The accounting remedy will be useful to minority shareholders in cases where the corporation has either failed to keep adequate accounting records or where the books have been “juggled”to hide theft. In situations where the controlling sharenholder, through his control of the books, has prepared to defend his gross misappropriation of funds and disportionate distributions by making the misconduct difficult to prove, an accounting remedy might be particularly helpful as a step preceding a derivative suit for damages. An order requiring the corporation and the controlling shareholder to prepare and present accurate financial records, properly accounting for all corporate receipts, expenditures, assets, and liabilities can shift some of the enormous burden of unscrambling the financial eggs onto the corporation and majority shareholder, rather than on the plaintiff minority shareholder. An accounting is flexible remedy that may apply in various scenarios. Also useful is the trial court’s ability under Rule 172 of the Texas Rules of Civil Procedure to appoint an independent auditor to oversee or perform the accounting. The audit procedure provides the court the power to appoint an auditor “[w]hen an investigation of accounts . . . appears necessary for the purpose of justice between the parties to any suit,” and requires the auditor to prepare a report, verified by affidavit “that he has carefully examined the state of the account between the parties, and that his report contains a true statement thereof, so far as the same has come within his knowledge.” The parties are given a 30-day deadline to file exceptions to the report, and the court reasonable compensation to such auditor to be taxed as costs of suit.

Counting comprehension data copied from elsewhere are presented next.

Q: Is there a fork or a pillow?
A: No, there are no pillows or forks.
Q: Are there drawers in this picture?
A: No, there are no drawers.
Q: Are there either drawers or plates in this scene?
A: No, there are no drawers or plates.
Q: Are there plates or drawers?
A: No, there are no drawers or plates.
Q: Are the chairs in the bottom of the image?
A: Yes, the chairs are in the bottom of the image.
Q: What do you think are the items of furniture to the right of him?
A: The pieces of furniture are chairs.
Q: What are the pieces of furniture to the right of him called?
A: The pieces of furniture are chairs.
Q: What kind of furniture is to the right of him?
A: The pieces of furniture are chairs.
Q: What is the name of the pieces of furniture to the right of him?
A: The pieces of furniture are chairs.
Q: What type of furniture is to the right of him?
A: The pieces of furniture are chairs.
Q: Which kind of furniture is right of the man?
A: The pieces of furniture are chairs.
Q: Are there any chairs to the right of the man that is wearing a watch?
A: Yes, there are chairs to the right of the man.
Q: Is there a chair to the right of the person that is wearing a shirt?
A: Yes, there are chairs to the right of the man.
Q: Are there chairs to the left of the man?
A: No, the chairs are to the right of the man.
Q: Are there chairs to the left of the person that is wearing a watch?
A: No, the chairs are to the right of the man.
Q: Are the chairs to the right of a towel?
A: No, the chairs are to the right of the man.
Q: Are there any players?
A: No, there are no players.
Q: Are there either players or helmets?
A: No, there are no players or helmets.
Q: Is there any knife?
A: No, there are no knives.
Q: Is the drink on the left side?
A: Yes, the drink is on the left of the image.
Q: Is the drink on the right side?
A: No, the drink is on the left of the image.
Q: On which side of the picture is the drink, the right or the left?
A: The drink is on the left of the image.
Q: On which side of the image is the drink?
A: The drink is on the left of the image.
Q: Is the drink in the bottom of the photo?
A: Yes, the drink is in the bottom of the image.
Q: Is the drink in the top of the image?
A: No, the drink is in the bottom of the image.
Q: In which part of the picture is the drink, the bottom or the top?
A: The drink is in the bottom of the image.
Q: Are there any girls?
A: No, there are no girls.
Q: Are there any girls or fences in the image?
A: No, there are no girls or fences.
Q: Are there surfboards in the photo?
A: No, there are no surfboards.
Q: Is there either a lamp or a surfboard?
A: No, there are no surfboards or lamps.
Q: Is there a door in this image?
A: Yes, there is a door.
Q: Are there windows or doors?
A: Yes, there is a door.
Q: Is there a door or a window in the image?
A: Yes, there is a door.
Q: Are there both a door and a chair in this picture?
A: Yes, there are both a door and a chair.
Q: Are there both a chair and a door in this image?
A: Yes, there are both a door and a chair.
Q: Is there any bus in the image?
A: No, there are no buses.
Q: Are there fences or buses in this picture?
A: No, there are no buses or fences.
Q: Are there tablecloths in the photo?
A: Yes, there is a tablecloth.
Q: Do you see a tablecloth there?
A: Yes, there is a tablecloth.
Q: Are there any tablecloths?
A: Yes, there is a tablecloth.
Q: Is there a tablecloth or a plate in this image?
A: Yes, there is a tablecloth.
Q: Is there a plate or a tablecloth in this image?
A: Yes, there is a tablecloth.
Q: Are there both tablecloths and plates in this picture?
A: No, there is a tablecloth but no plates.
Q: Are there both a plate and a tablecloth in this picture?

The duty of corporate accountability is a duty that the corporation, as trustee, owes to each shareholder and
should be available as an individual remedy against the corporation, as was the case in Yeaman. However, similar to Ritchie’s treatment of the Patton v. Nicholas claim for suppression of dividends, there may be policy reasons for requiring the claim be brought in a derivative action, because the benefit would be conferred on all shareholders equally and the responsibility for complying with the order to perform the accounting will fall on the corporation’s management. Therefore, in most cases, we would expect that shareholder would bring a derivative claim to assert the accounting remedy. Because the claim would be brought under the derivative litigation statute, successful shareholders would be entitled to attorneys fees.